Allí me encontré con una película fantástica: Petra. Me gustó todo de esta cinta de Jaime Rosales: los escenarios, la sensación permanente de inquietud, la estética documental de la imagen y, sobre todo, las magníficas interpretaciones (¿Puede que Bárbara Lennie sea la mejor actriz española del momento?). En un momento de la película, cuando ya están conviviendo, Petra (Lennie) le dice a Lucas (Àlex Brendemühl) que quiere dejar la ciudad y su carrera artística para vivir en la sierra y dedicarse a otras cosas. ¿A qué cosas?, le pregunta Lucas. A ser madre, por ejemplo, responde ella. Eso que me estás pidiendo es algo muy serio. Es algo para toda la vida, ¿eh?, le contesta él con una sonrisa tan ilusionada como acongojada.
“Mi entrada en la maternidad fue muy directa y convencional, pero después siempre ha sido una contradicción: la quise, pero cuando entré ella empecé a ver todo lo que no me habían contado de la experiencia: el hecho de no dejar de ser madre en ningún momento, de no poder separarte como persona de la figura de madre… Es verdad que es un acto de amor muy bonito y que quieres a tus hijos con locura, pero a la vez por momentos sientes que te impide expandirte”, me decía la escritora Marta Orriols en una entrevista reciente.
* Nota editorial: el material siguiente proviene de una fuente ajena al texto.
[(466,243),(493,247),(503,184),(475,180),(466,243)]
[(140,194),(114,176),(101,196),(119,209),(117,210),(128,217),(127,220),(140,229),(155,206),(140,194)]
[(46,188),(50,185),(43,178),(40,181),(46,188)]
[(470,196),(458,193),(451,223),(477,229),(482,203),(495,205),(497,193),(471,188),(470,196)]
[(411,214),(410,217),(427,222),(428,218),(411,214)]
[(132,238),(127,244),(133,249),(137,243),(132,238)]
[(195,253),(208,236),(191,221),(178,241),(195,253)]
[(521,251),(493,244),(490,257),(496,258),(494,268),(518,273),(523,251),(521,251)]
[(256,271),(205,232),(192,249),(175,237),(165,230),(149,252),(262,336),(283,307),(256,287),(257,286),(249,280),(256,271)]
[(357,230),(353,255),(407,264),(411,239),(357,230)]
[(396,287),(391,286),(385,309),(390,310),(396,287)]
Ese para toda la vida es un peso que uno no mide con exactitud cuando ser padre solo es un deseo. Mirad que quiero a mis hijos y aun así hay días en que me levanto fantaseando con la idea de que no soy padre, días en los que quisiera huir sepultado por los quehaceres y el agotamiento infinitos, días en los que maldigo ese “postergarse” que va adosado como un complemento al papel de padre, ese no tener tiempo para nada, ese atender peticiones constantes que no te dejan atender las tuyas. Días en los que me hundo entre gritos y rabietas de uno y de otra, entre enfados de mi pareja y míos, entre contestaciones fuera de tono fruto de la más absoluta de las impotencias.
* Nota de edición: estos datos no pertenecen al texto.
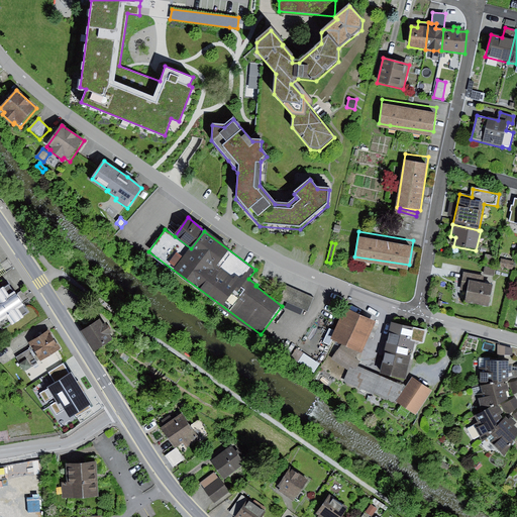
[(514,262),(502,260),(500,267),(513,270),(514,262)]
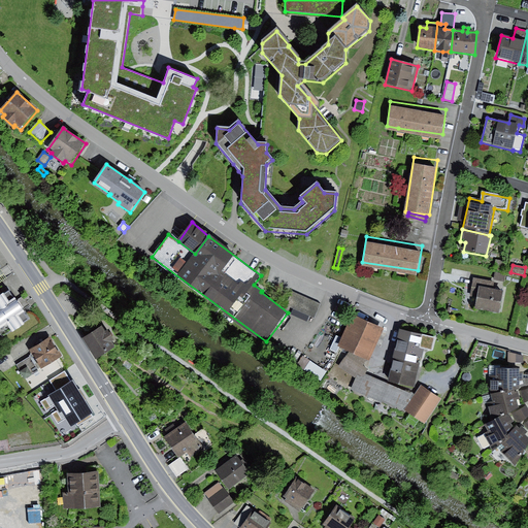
[(505,283),(506,274),(495,273),(494,281),(505,283)]
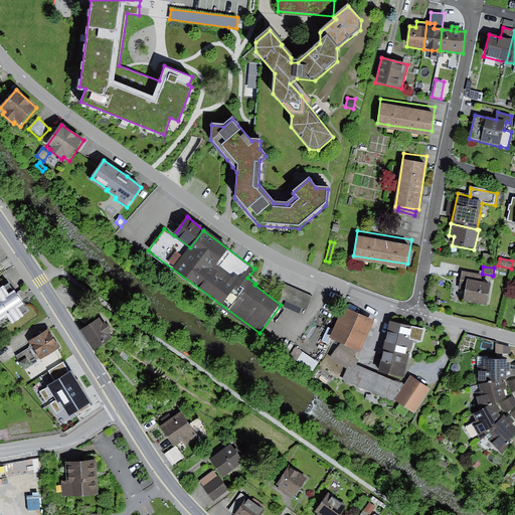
[(477,275),(462,272),(459,289),(467,291),(465,301),(489,306),(493,284),(476,281),(477,275)]
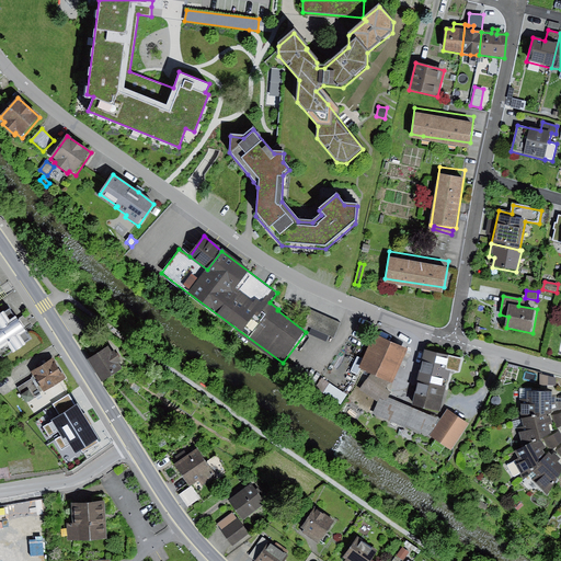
[(344,317),(313,304),(306,324),(334,340),(344,317)]
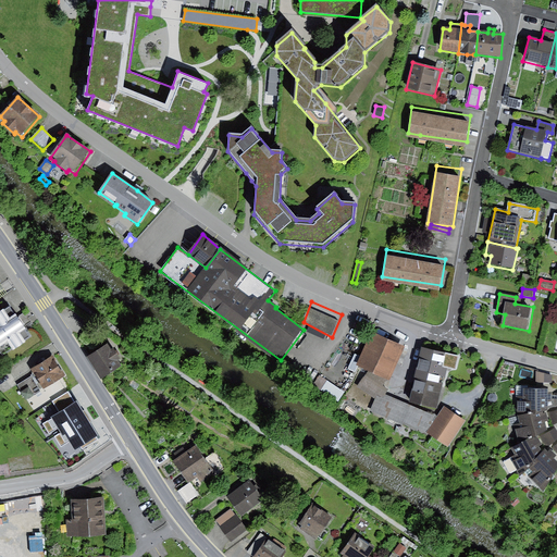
[(10,304),(0,309),(0,353),(2,357),(32,337),(21,322),(10,304)]
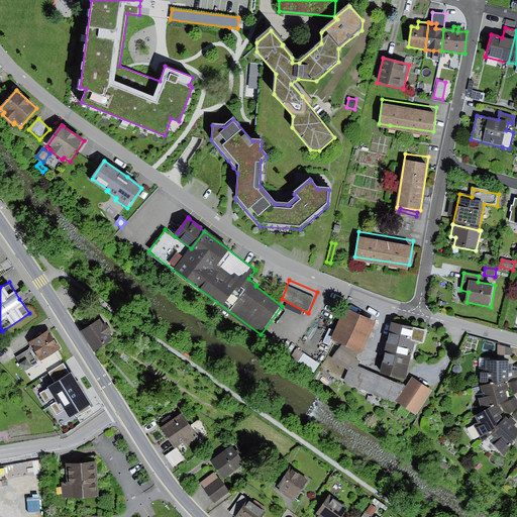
[(375,322),(344,309),(330,339),(342,345),(358,352),(360,353),(375,322)]
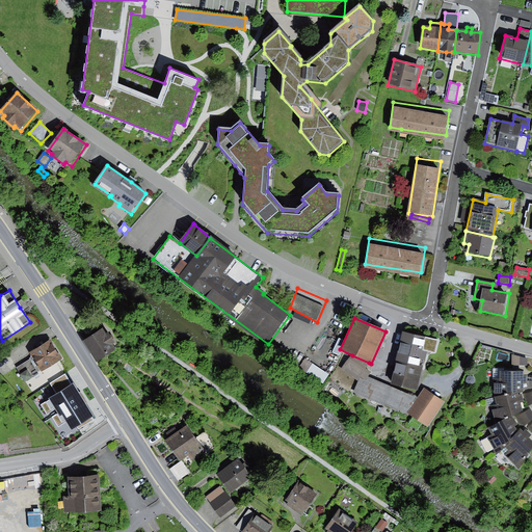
[(102,328),(83,341),(99,364),(116,352),(113,346),(115,344),(108,334),(106,335),(102,328)]
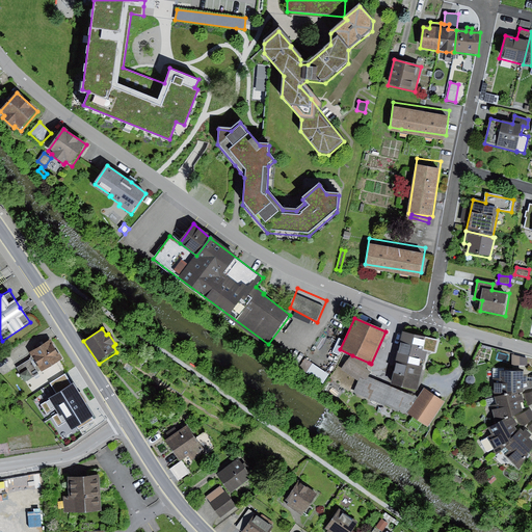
[(436,342),(404,333),(401,342),(396,366),(423,373),(429,348),(434,350),(436,342)]
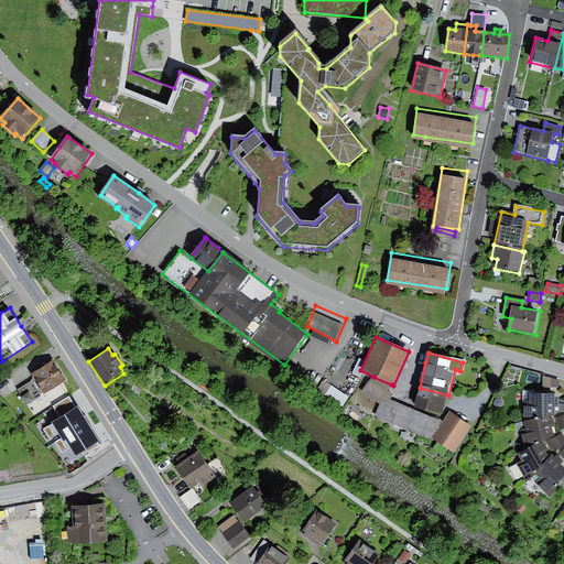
[(57,358),(36,370),(49,391),(69,379),(57,358)]
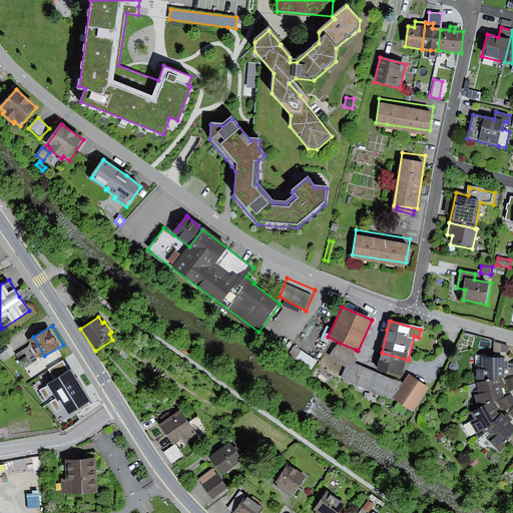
[(508,346),(494,342),(493,352),(508,352),(508,346)]
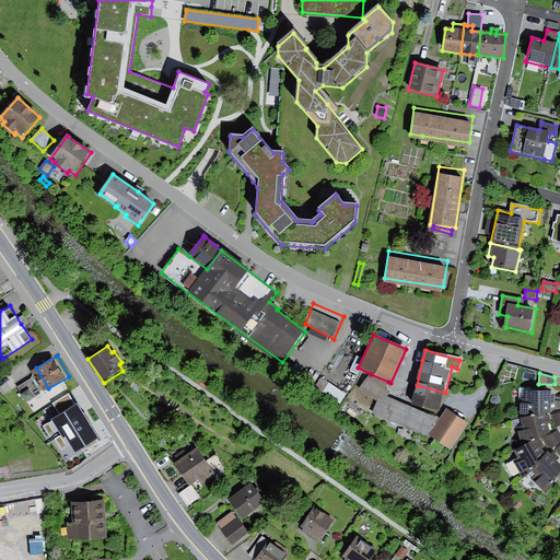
[(388,382),(371,374),(359,389),(377,401),(372,413),(428,438),(430,435),(436,426),(434,424),(438,419),(387,397),(392,393),(384,388),(388,382)]
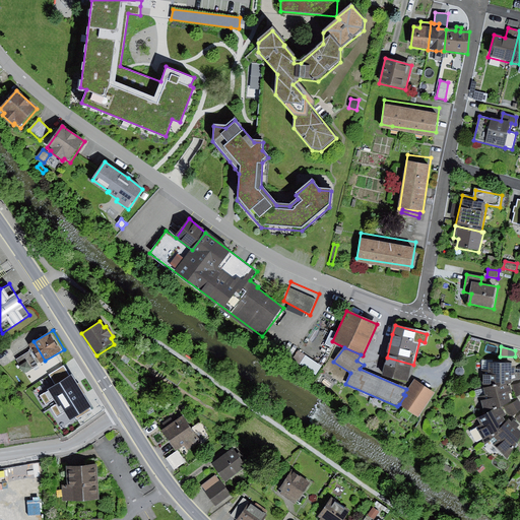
[(321,367),(299,351),(293,360),(315,375),(321,367)]
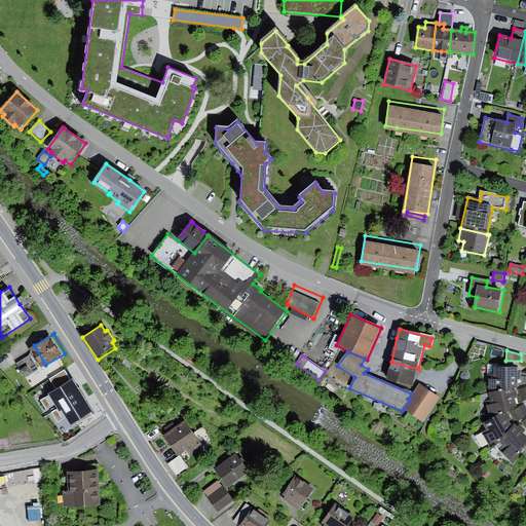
[(30,357),(16,365),(25,378),(38,370),(30,357)]
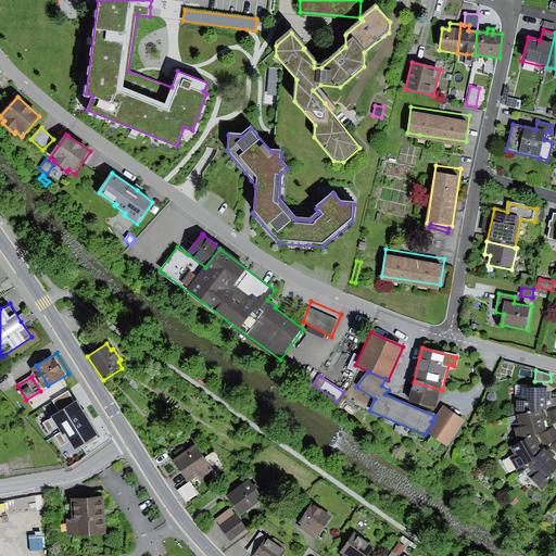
[(442,390),(414,382),(408,403),(436,411),(442,390)]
Busco en esos días consuelo en la literatura. Indago desde hace años en novelas biográficas, de ficción o de autoficción, escritas por hombres que relaten su experiencia paterna. Las hay, pero ninguna me ha interpelado como lo hicieron entre muchas otras Marie Darrieussecq y su El bebé (Anagrama), Nuria Labari y su La mejor madre del mundo (Literatura Random House), la reciente novela gráfica El meteorito (Lungwerg), de la ilustradora Amaia Arrazola y, sobre todo y por encima de todo, la incomparable El nudo materno (Las Afueras) de Jane Lazarre, las páginas ya desgastadas de tanto uso, a la que vuelvo a menudo como si fuera una biblia para sentirme comprendido, para validar mi ambivalencia en fragmentos como esta conversación sobre sus hijos que mantiene Lazarre con Anna, una vecina y amiga.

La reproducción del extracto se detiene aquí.